Accounting for apprenticeship durations
NAS confirm that 12 month minimum duration will apply to each level of the apprenticeship
Apprenticeship providers should not be able to deliver multiple levels of a framework in less than 12 months, according to the National Apprenticeship Service (NAS).
The NAS say they are working with training providers such as Aspire Achieve Advance Ltd, which runs a programme qualifying learners at three different levels in 14 months, to ensure their delivery is compliant.
A NAS spokesperson said: “An apprenticeship framework is made up of different qualifications and will reflect what the Issuing Authority recognises as appropriate for an apprenticeship in that particular sector – however different levels would usually constitute different apprenticeship programmes.
“The framework document for accountancy gives an expectation that the Level 2 would take 12 months and the Level 3 and Level 4 would each take between 12 and 18 months.
“Where necessary we are working with providers to change their delivery models to be fully compliant.”
The Accounting Academy Partnership (AAP) is one of four divisions run by Aspire Achieve Advance Ltd, a provider with subcontracts totalling £9.7 million part owned by Di McEvoy-Robinson, former principal of West Nottinghamshire College.
The first apprentices enrolled by AAP, described by McEvoy-Robinson as “bright young things”, started in March last year and are expected to complete in May.
McEvoy-Robinson says the achievement rates, which are above the national average at 95 per cent for Level 2 and 90 per cent for Level 3, justify the duration of the programme.

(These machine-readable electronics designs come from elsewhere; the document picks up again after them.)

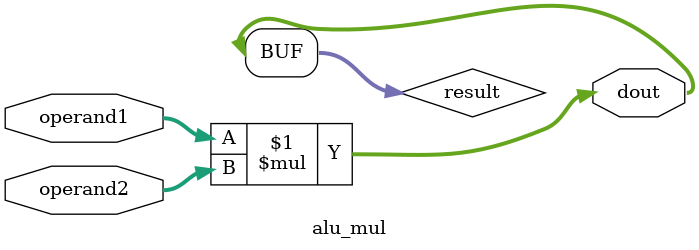
<source format=v>
module alu_mul(
  input wire signed [15:0] operand1,
  input wire signed [15:0] operand2,
  output wire signed [15:0] dout);
  //output wire ovf);

  wire [15:0] result;
  wire ovf_1;
  wire ovf_2;
  assign result = operand1 * operand2;
  assign dout = result[15:0];
  
  //can't overflow by multiplying 0
  // assign ovf = ((dout[15]^(operand1[15]^operand2[15])) && (operand1 != 0) && (operand2 != 0) || //check that we got the right sign
               // ((result[31:16] != 0) && (result[31:15] != 17'h1FFFF))) ? 1'b1 : 1'b0; //check to see if result is big
  //http://infocenter.arm.com/help/index.jsp?topic=/com.arm.doc.dui0204j/Cihihggj.html
  // If S is specified, the MUL and MLA instructions:
      //- update the N and Z flags according to the result
      //- do not affect the C or V flag in ARMv5T and above
endmodule 
</source>
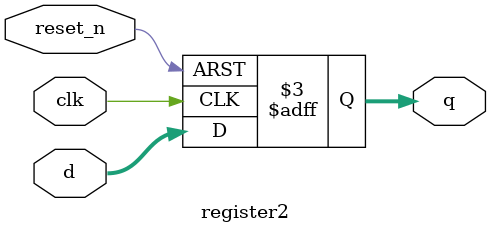
<source format=v>
module register2(clk,reset_n,d,q);
	input clk,reset_n;
	input [1:0] d;
	output reg [1:0] q;
	
	always@(posedge clk or negedge reset_n) begin
		if(reset_n == 1'b0)
			q <= 2'b00;
		else
			q <= d;
	end
endmodule
</source>
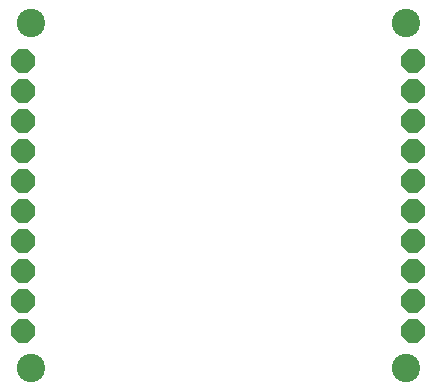
<source format=gbr>
G04 EAGLE Gerber RS-274X export*
G75*
%MOMM*%
%FSLAX34Y34*%
%LPD*%
%INSoldermask Bottom*%
%IPPOS*%
%AMOC8*
5,1,8,0,0,1.08239X$1,22.5*%
G01*
%ADD10C,2.403200*%
%ADD11P,2.144431X8X22.500000*%
%ADD12P,2.144431X8X202.500000*%


D10*
X19050Y-19050D03*
X336550Y-19050D03*
X19050Y273050D03*
X336550Y273050D03*
D11*
X12700Y241300D03*
X12700Y215900D03*
X12700Y190500D03*
X12700Y165100D03*
X12700Y139700D03*
X12700Y114300D03*
X12700Y88900D03*
X12700Y63500D03*
X12700Y38100D03*
X12700Y12700D03*
D12*
X342900Y12700D03*
X342900Y38100D03*
X342900Y63500D03*
X342900Y88900D03*
X342900Y114300D03*
X342900Y139700D03*
X342900Y165100D03*
X342900Y190500D03*
X342900Y215900D03*
X342900Y241300D03*
M02*

</source>
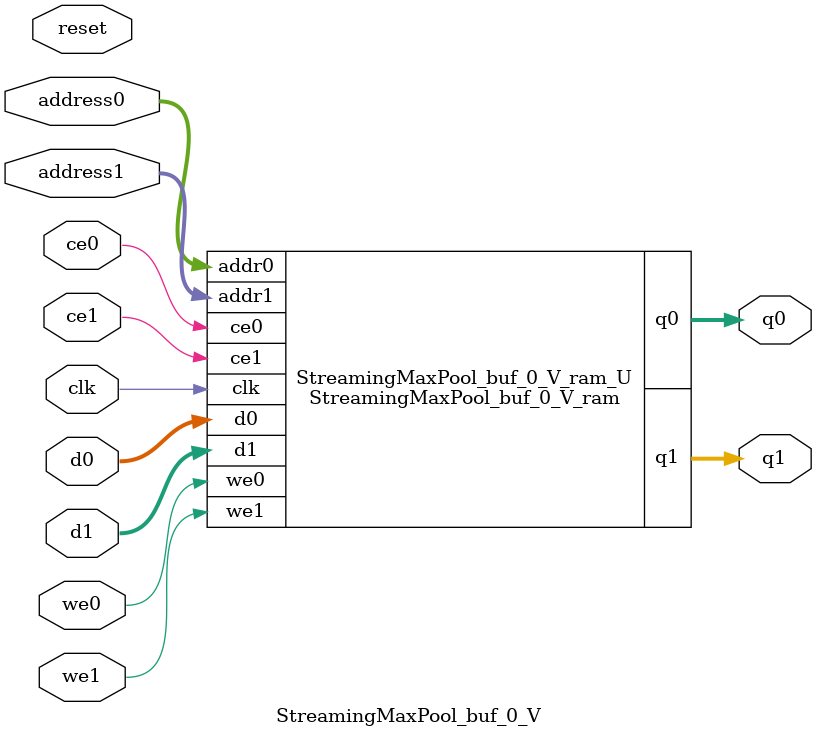
<source format=v>
`timescale 1 ns / 1 ps
module StreamingMaxPool_buf_0_V_ram (addr0, ce0, d0, we0, q0, addr1, ce1, d1, we1, q1,  clk);

parameter DWIDTH = 2;
parameter AWIDTH = 4;
parameter MEM_SIZE = 14;

input[AWIDTH-1:0] addr0;
input ce0;
input[DWIDTH-1:0] d0;
input we0;
output reg[DWIDTH-1:0] q0;
input[AWIDTH-1:0] addr1;
input ce1;
input[DWIDTH-1:0] d1;
input we1;
output reg[DWIDTH-1:0] q1;
input clk;

(* ram_style = "block" *)reg [DWIDTH-1:0] ram[0:MEM_SIZE-1];




always @(posedge clk)  
begin 
    if (ce0) 
    begin
        if (we0) 
        begin 
            ram[addr0] <= d0; 
        end 
        q0 <= ram[addr0];
    end
end


always @(posedge clk)  
begin 
    if (ce1) 
    begin
        if (we1) 
        begin 
            ram[addr1] <= d1; 
        end 
        q1 <= ram[addr1];
    end
end


endmodule

`timescale 1 ns / 1 ps
module StreamingMaxPool_buf_0_V(
    reset,
    clk,
    address0,
    ce0,
    we0,
    d0,
    q0,
    address1,
    ce1,
    we1,
    d1,
    q1);

parameter DataWidth = 32'd2;
parameter AddressRange = 32'd14;
parameter AddressWidth = 32'd4;
input reset;
input clk;
input[AddressWidth - 1:0] address0;
input ce0;
input we0;
input[DataWidth - 1:0] d0;
output[DataWidth - 1:0] q0;
input[AddressWidth - 1:0] address1;
input ce1;
input we1;
input[DataWidth - 1:0] d1;
output[DataWidth - 1:0] q1;



StreamingMaxPool_buf_0_V_ram StreamingMaxPool_buf_0_V_ram_U(
    .clk( clk ),
    .addr0( address0 ),
    .ce0( ce0 ),
    .we0( we0 ),
    .d0( d0 ),
    .q0( q0 ),
    .addr1( address1 ),
    .ce1( ce1 ),
    .we1( we1 ),
    .d1( d1 ),
    .q1( q1 ));

endmodule


</source>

“They’re all very well educated in terms of their GCSEs, in the main – they have to have at least five at A to C to get on the programme,” McEvoy-Robinson said.
“So yes, my answer is it’s definitely appropriate to do all three levels in 14 months.”
AAT, the awarding body for the accounting technician qualification delivered by AAP, says although the delivery model isn’t suitable for every provider, there is still “much to recommend about it”.
“AAT does not prescribe how long each level should take beyond the published guided learning hours,” an AAT spokesperson said.
“We are assured that in the 14 month model guided learning hour requirements are more than met because of the balance of time apprentices spend in college.”
Apprentices recruited by the AAP spend three days a week learning in an FE college before working with the employer for two days.
McEvoy-Robinson says the employer pays the apprentice for between 30 and 37 hours each week, although in reality they only work for two days.
Despite this, the NAS website states: “Employment must be for at least 30 hours per week, except in the minority of circumstances where the learner cannot complete the full 30 hours.
“In these cases employment must be for more than 16 hours per week.”
AAT says the balance between learning and working on the job is “justified” by AAP.
An AAT spokesperson said: “Accountancy is unusual as an apprenticeship framework in that the skills and underpinning knowledge components are linked within the qualification. One consequence is that all underpinning skills/knowledge assessments are college-based.
“AAT therefore considers that the balance in the 14 month model is justified.”
A spokesperson from Financial Skills Partnership , the Sector Skills Council for finance, accountancy and financial services, told FE Week: “we are unable to discuss this at this stage as it [AAP] is currently under review by NAS and the Skills Funding Agency.”